Extracted page text data:
****************

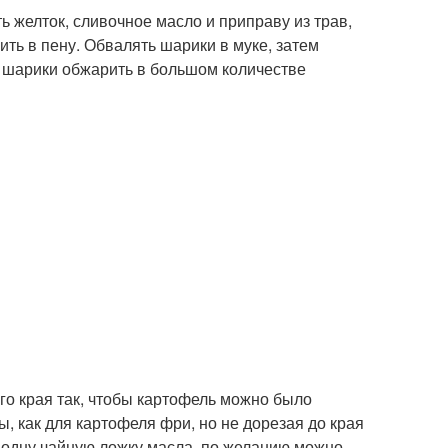
ь желток, сливочное масло и приправу из трав,
ить в пену. Обвалять шарики в муке, затем
е шарики обжарить в большом количестве
го края так, чтобы картофель можно было
, как для картофеля фри, но не дорезая до края
ь одну чайную ложку масла, по желанию можно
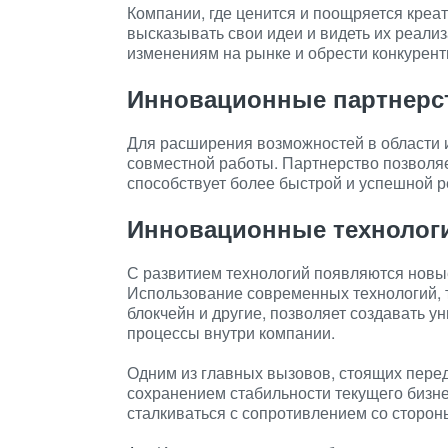
Компании, где ценится и поощряется креа
высказывать свои идеи и видеть их реали
изменениям на рынке и обрести конкурен
Инновационные партнерс
Для расширения возможностей в области 
совместной работы. Партнерство позволяе
способствует более быстрой и успешной 
Инновационные технолог
С развитием технологий появляются новы
Использование современных технологий, т
блокчейн и другие, позволяет создавать у
процессы внутри компании.
Одним из главных вызовов, стоящих пере
сохранением стабильности текущего бизне
сталкиваться с сопротивлением со сторон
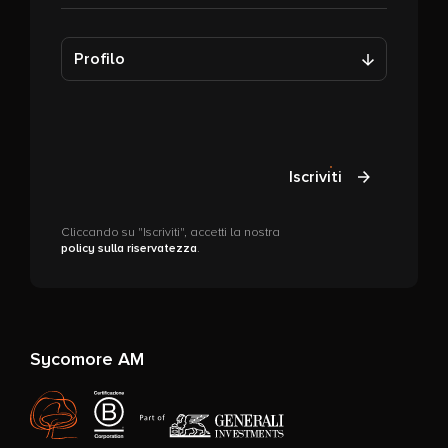
Profilo
Iscriviti
Cliccando su "Iscriviti", accetti la nostra
policy sulla riservatezza
.
Sycomore AM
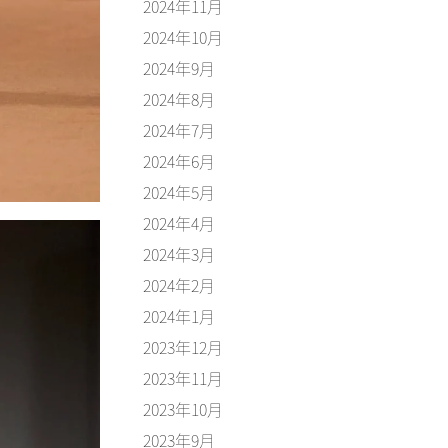
2024年11月
2024年10月
2024年9月
2024年8月
2024年7月
2024年6月
2024年5月
2024年4月
2024年3月
2024年2月
2024年1月
2023年12月
2023年11月
2023年10月
2023年9月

****************

PROBLEM TO SOLVE: Each entry should be copied exactly as written, though any pictures stay out.

WORKED SOLUTION:
ь желток, сливочное масло и приправу из трав,
ить в пену. Обвалять шарики в муке, затем
е шарики обжарить в большом количестве
го края так, чтобы картофель можно было
, как для картофеля фри, но не дорезая до края
ь одну чайную ложку масла, по желанию можно
Компании, где ценится и поощряется креа
высказывать свои идеи и видеть их реали
изменениям на рынке и обрести конкурен
Инновационные партнерс
Для расширения возможностей в области 
совместной работы. Партнерство позволяе
способствует более быстрой и успешной 
Инновационные технолог
С развитием технологий появляются новы
Использование современных технологий, т
блокчейн и другие, позволяет создавать у
процессы внутри компании.
Одним из главных вызовов, стоящих пере
сохранением стабильности текущего бизне
сталкиваться с сопротивлением со сторон
Profilo
Iscriviti
Cliccando su "Iscriviti", accetti la nostra
policy sulla riservatezza
.
Sycomore AM
2024年11月
2024年10月
2024年9月
2024年8月
2024年7月
2024年6月
2024年5月
2024年4月
2024年3月
2024年2月
2024年1月
2023年12月
2023年11月
2023年10月
2023年9月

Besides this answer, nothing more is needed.